Saddam also told his Palestinian guest that he intended to launch surface-to-surface ballistic missiles against Tel Aviv and that he possessed chemical weapons that "have been successfully employed" against Iran - and he would not hesitate to also use them against Israel.
The file listing potential targets in Israel covers 223 pages and was classified as Top Secret by Iraqi intelligence. It was found on April 13, 2003, in the headquarters of the Iraqi intelligence service in Baghdad by a unit of U.S. Marines.
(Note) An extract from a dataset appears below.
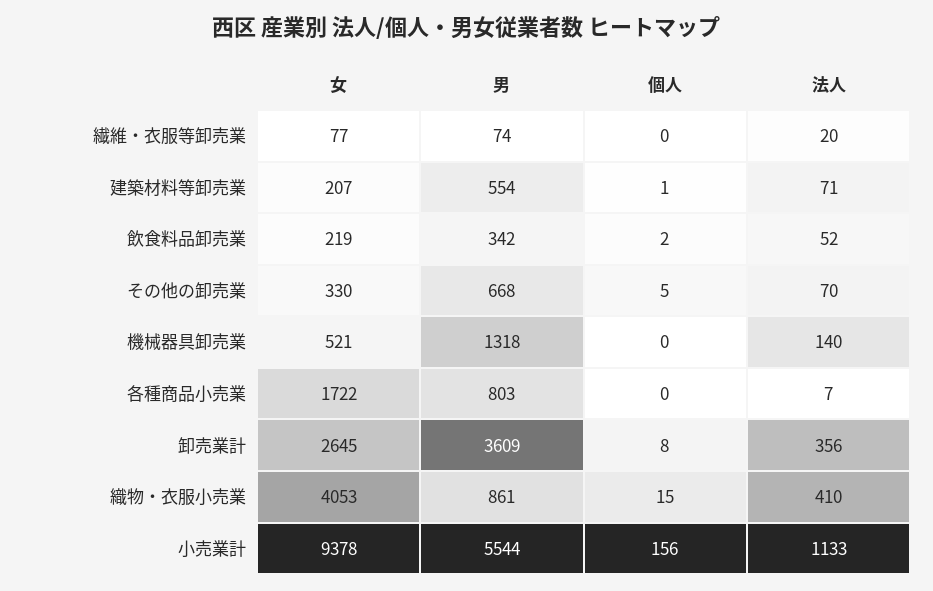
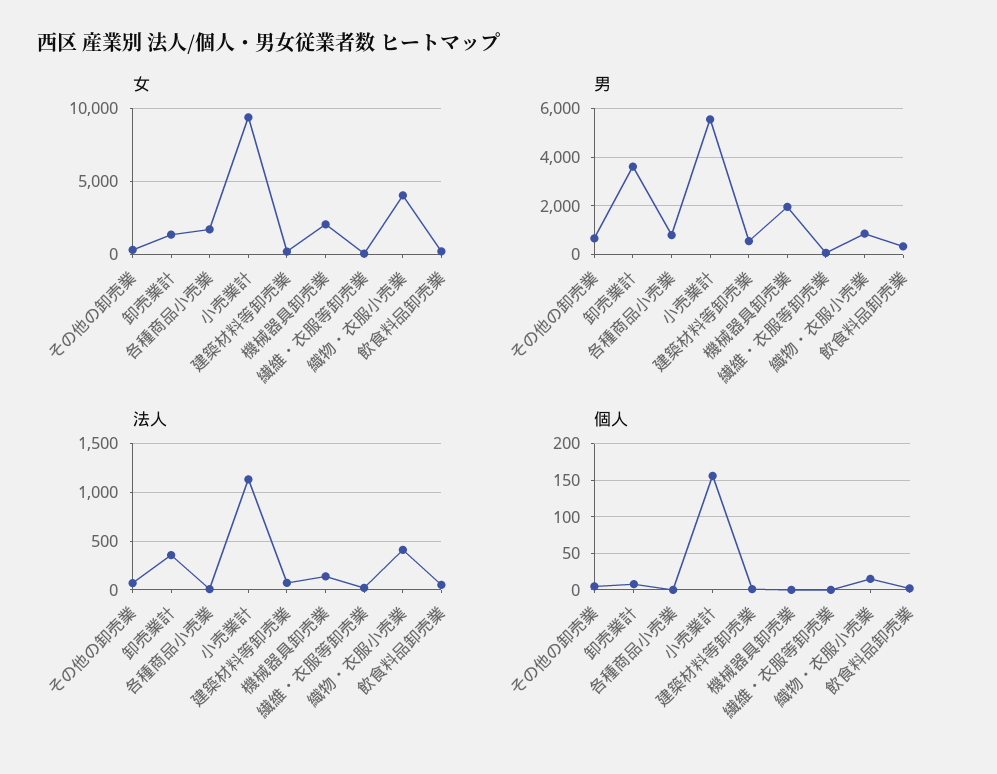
女, 機械器具卸売業: 521 -> 2000
男, 機械器具卸売業: 1318 -> 2000
女, 卸売業計: 2645 -> 1500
The file was sent two weeks later to U.S. army intelligence and then to the Defense Intelligence Agency at the Pentagon for translation and analysis.
The decision to make the report available is part of a program to evaluate the lessons of the war in Iraq at West Point military academy.
It should be clear from this that Saddam was obsessed with Israel. I suspect that similar files would be found if someone invaded Damascus or Tehran, and probably also in Cairo, Amman, Beirut and Riyadh. It is also clear from here that Saddam had chemical weapons before the American invasion in 2003. But the moonbats won't believe it anyway.
2 Comments:
One surprise in those released pages, is in the part on Wahhabism the researcher claims that Muhammad ibn 'Abd al-Wahhab, the founder of Wahhabism (the Saudi Arabian brand of Sunni Islam) is said to be the grandson of a Jewish man Sulayman--Shulman! It's on page 20 of this part Wahhabism part of the documents (pdf). Imagine that -- the secular Baathists managed to find relation between the puritanical, hated Wahhabis and the Joooos.
"It is also clear from here that Saddam had chemical weapons before the American invasion in 2003. But the moonbats won't believe it anyway."